BRAZIL - Poultry giants, Sadia and Perdigão, have both posted the third successive quarter of losses.

Perdigão SA and Sadia SA, the Brazilian food processors in takeover talks, posted losses for a third straight quarter on lower prices and rising costs, according to Bloomberg.

Perdigão's first-quarter net loss of 226 million reais (BRR; $108 million), or BRR 1.09 a share, compared with a profit of BRR 51 million, or 25 centavos, a year earlier, the Sao Paulo-based company said yesterday in a statement to Brazil's securities regulator. Sadia posted a net loss of BRR 239.2 million, compared with a profit of BRR 248.3 million.

The global financial crisis has pared family income worldwide, reducing demand for poultry from Brazil, the world's biggest exporter. Exports fell to $987.4 million in the quarter, 22 per cent lower than a year earlier, according to Brazil's Trade Ministry. Export volumes fell 3.9 per cent.

Perdigão wants to buy Sadia to become the world's largest poultry company by market value. The deal, which according to Brazilian newspaper reports could be announced this week, will generate BRR 2 billion of cost savings in distribution and production for the combined company, according to Denise Messer, an equity analyst at Brascan Corretora in Sao Paulo.

A combination of discounts to clients and rising costs for packaging and freight led to lower profit margins, Perdigão said. The quarterly results reflect a 'tumultuous international scenario', where average prices declined about 22 per cent, Perdigão said.

Sadia faced rising interest costs after borrowing money to cover losses on currency futures contracts. Financial losses were BRR 260 million in the quarter, compared with a financial gain of BRR 90.2 million a year earlier.

Derivatives expenses

Sadia booked more than BRR 3 billion of expenses related to derivatives in the second half of 2008 after Brazil's real slumped 31 per cent, continues the Bloomberg report.

Perdigão’s cost of goods sold rose 7.4 per cent to BRR 2.07 billion, Perdigão said. The company also booked tax expenses of BRR 132 million related to the incorporation of a unit this year. The adjusted net loss was BRR 94 million, Perdigão said.

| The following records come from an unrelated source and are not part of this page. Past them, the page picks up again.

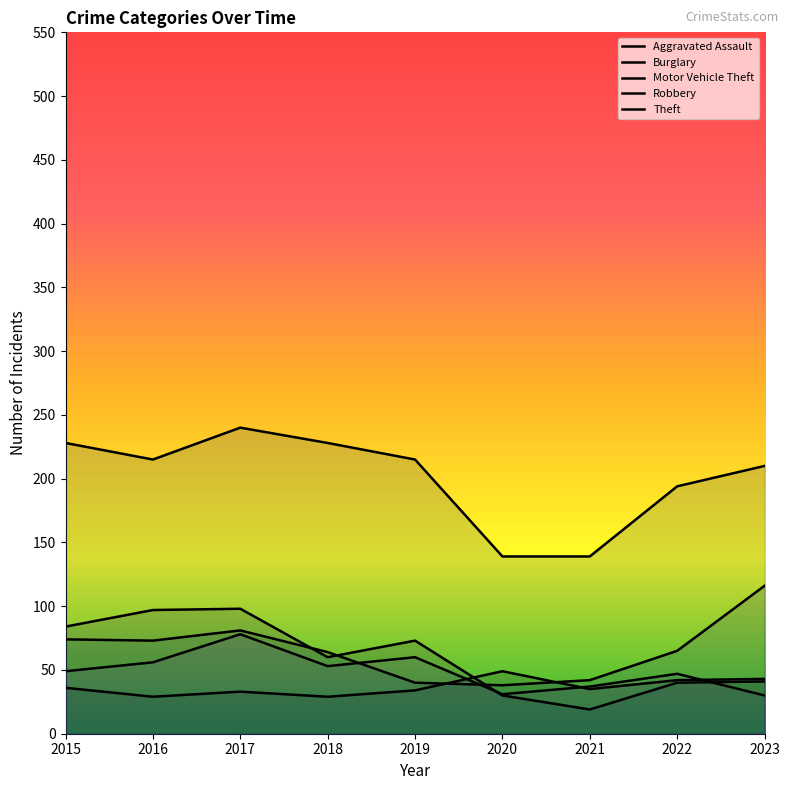

Rank the categories by Aggravated Assault value from lowest to highest.

2016, 2018, 2017, 2019, 2021, 2015, 2022, 2023, 2020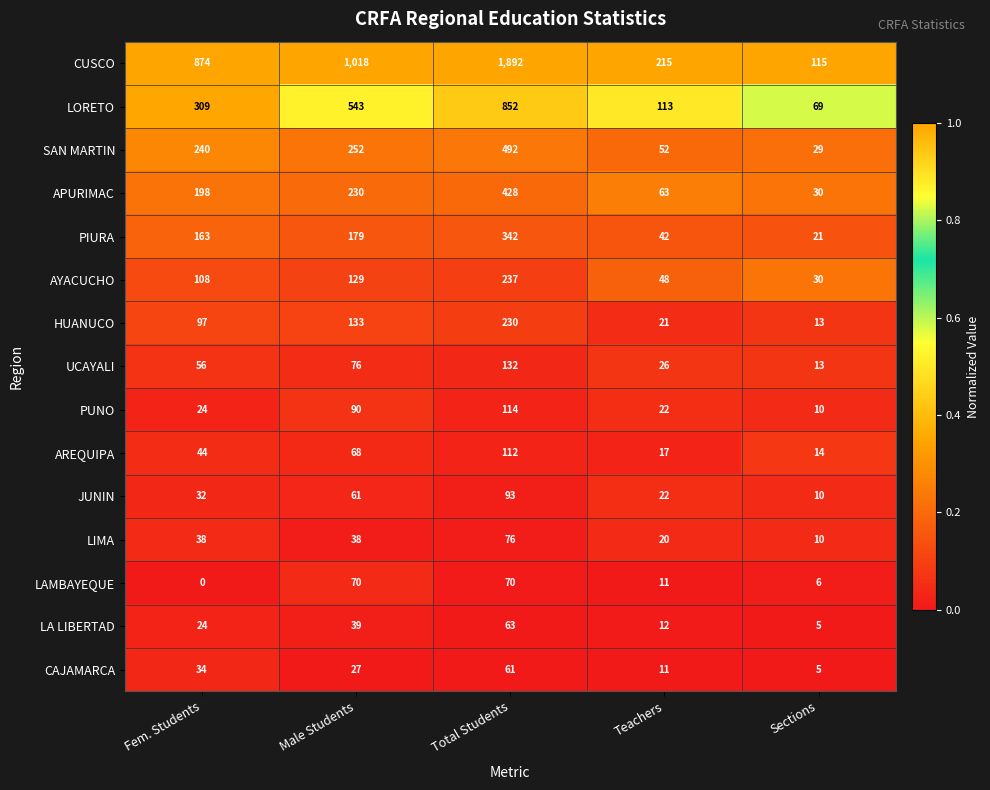

List the series in order of their peak value, highest first.

CUSCO, LORETO, SAN MARTIN, APURIMAC, PIURA, AYACUCHO, HUANUCO, UCAYALI, PUNO, AREQUIPA, JUNIN, LIMA, LAMBAYEQUE, LA LIBERTAD, CAJAMARCA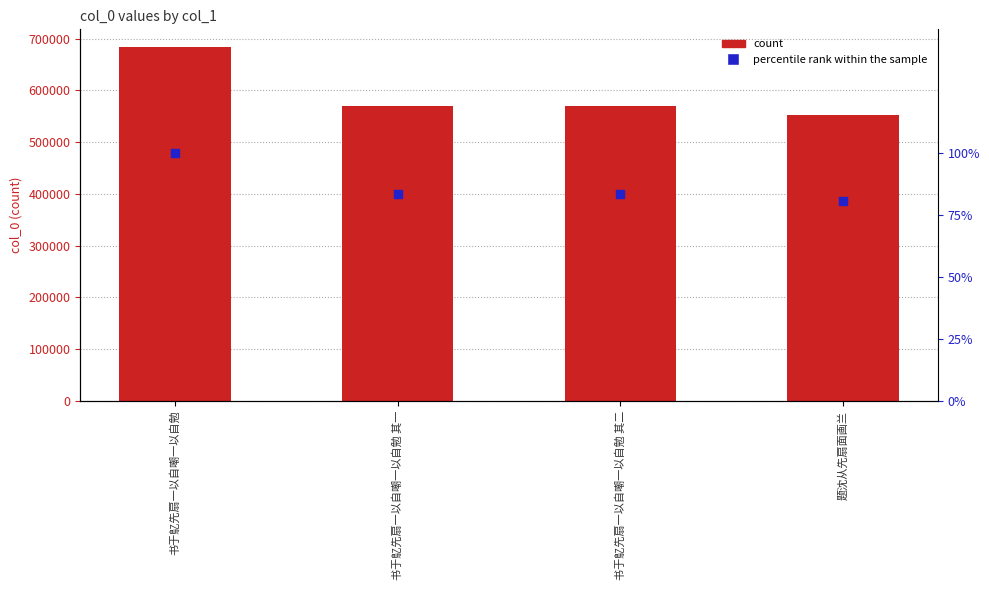

At how many categories does at least one series exceed 543378?

4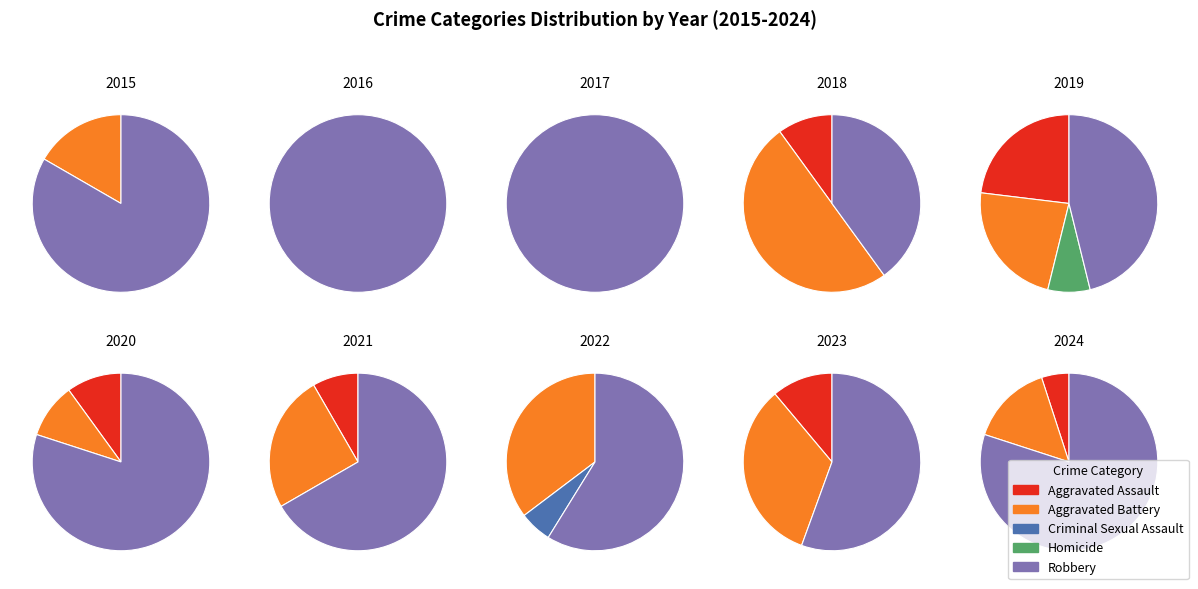

To the nearest percent, what is the difference between the largest and smallest slice percentages?

62%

Perdigão, founded 75 years ago by Italian immigrants to Brazil, sells products including poultry, pizza and lasagna in more than 110 countries and has more than 55,000 employees. The company's brands include the namesake Perdigão, Batavo and Perdix. Sadia, whose name in Portuguese means 'healthy',’was founded in 1944 and makes more than 2,500 types of food.